Adalah seorang Farisi yang bernama Nikodemus, seorang pemimpin agama Yahudi. Ia datang pada waktu malam kepada Yesus dan berkata: ”Rabi, kami tahu, bahwa Engkau datang sebagai guru yang diutus Allah; sebab tidak ada seorang pun yang dapat mengadakan tanda-tanda yang Engkau adakan itu, jika Allah tidak menyertainya.” Yesus menjawab, kata-Nya: ”Aku berkata kepadamu, sesungguhnya jika seorang tidak dilahirkan kembali, ia tidak dapat melihat Kerajaan Allah.” Kata Nikodemus kepada-Nya: ”Bagaimanakah mungkin seorang dilahirkan, kalau ia sudah tua? Dapatkah ia masuk kembali ke dalam rahim ibunya dan dilahirkan lagi?” Jawab Yesus: ”Aku berkata kepadamu, sesungguhnya jika seorang tidak dilahirkan dari air dan Roh, ia tidak dapat masuk ke dalam Kerajaan Allah. Apa yang dilahirkan dari daging, adalah daging, dan apa yang dilahirkan dari Roh, adalah roh. Janganlah engkau heran, karena Aku berkata kepadamu: Kamu harus dilahirkan kembali. Angin bertiup ke mana ia mau, dan engkau mendengar bunyinya, tetapi engkau tidak tahu dari mana ia datang atau ke mana ia pergi. Demikianlah halnya dengan tiap-tiap orang yang lahir dari Roh.”

Renungan

Masih ingatkah kita saat malam Paskah lalu? Tentu saja kita masih ingat dengan segar karena peristiwa tersebut baru terjadi beberapa hari yang lalu. Pada saat malam Paskah biasanya dinyanyikan pujian Paskah (Exultet), ”Bersoraklah nyanyikan lagu gembira….dst”, lalu kita juga mendengar dan menyanyikan litani para kudus (jika ada baptisan baru), sungguh menyentuh hati dan dengan haru kita sendiri pun mengulang janji Baptis. Bukan hanya itu saja yang kita saksikan dan dengarkan, tetapi ada baptisan orang-orang dewasa, di mana mereka telah menjalani masa katekumenat selama hampir setahun dan menerima rahmat Sakramen Baptis pada malam Paskah. Mengapa bisa? Mengapa mereka mau dibaptis saat sudah besar, dan mengapa mereka memilih Kristus?Tentu saja ini juga menjadi pertanyaan bagi kita semua.

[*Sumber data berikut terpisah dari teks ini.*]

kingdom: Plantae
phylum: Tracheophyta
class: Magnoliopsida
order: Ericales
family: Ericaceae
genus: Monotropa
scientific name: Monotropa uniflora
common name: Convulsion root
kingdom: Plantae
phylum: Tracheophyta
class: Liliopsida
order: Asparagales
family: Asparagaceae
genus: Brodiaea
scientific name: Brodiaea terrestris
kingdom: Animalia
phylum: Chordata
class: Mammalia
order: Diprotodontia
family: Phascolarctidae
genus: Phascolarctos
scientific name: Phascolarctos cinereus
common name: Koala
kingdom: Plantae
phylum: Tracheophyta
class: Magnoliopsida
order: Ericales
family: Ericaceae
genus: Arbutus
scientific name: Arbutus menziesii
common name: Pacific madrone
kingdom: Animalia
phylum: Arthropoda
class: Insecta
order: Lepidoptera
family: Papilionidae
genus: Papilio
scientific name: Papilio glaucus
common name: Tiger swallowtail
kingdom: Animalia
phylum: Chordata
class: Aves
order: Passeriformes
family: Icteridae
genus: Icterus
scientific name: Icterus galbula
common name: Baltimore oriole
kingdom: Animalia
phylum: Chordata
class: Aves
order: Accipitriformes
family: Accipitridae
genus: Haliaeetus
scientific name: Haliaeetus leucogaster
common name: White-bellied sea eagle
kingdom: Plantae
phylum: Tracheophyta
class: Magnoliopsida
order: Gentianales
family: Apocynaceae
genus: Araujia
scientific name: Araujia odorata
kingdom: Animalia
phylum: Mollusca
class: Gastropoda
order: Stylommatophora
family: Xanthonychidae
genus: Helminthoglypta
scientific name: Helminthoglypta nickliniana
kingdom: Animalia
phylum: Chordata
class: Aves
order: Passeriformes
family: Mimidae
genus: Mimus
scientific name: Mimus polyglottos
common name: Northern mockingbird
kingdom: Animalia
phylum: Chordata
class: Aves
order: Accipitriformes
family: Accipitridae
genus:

Selaras dengan sabda hari ini, yang mengisahkan tentang Nikodemus seorang pemimpin Yahudi yang melihat tanda-tanda yang dibuat Kristus yang tak seorang pun mampu mengadakan tanda seperti yang dibuat Yesus. Dan Yesus pun menegaskan kepada kita bahwa kita semua harus dilahirkan dan sebaiknya masih perlu dilahirkan kembali dengan rahmat mengenal Allah yang benar melalui Yesus Kristus, sebab hanya melalui-Nya—yang adalah jalan, kebenaran, dan hidup— kita memperoleh keselamatan. Tanpa Yesus dan belas kasih Allah maka kita akan sulit mencari dan mendapatkan kejelasan tentang keselamatan tersebut. Maka, kita pun sudah seharusnya dilahirkan terus-menerus dalam nama Yesus tanpa memandang umur. Siapa pun, usia berapa pun, dan dalam keadaan apa pun, setiap orang dapat menerima Allah kapan pun juga. Sebab Roh Allah akan pergi ke mana pun ia mau untuk menyelamatkan domba-domba-Nya. Janganlah kamu heran. Allah bertindak maka semuanya terjadi.

Allah yang mahakudus, curahkanlah ke dalam hidupku sumber air keselamatan-Mu, agar aku mau diperbarui setiap saat, dimana pun aku berada dan kapan pun juga. Amin.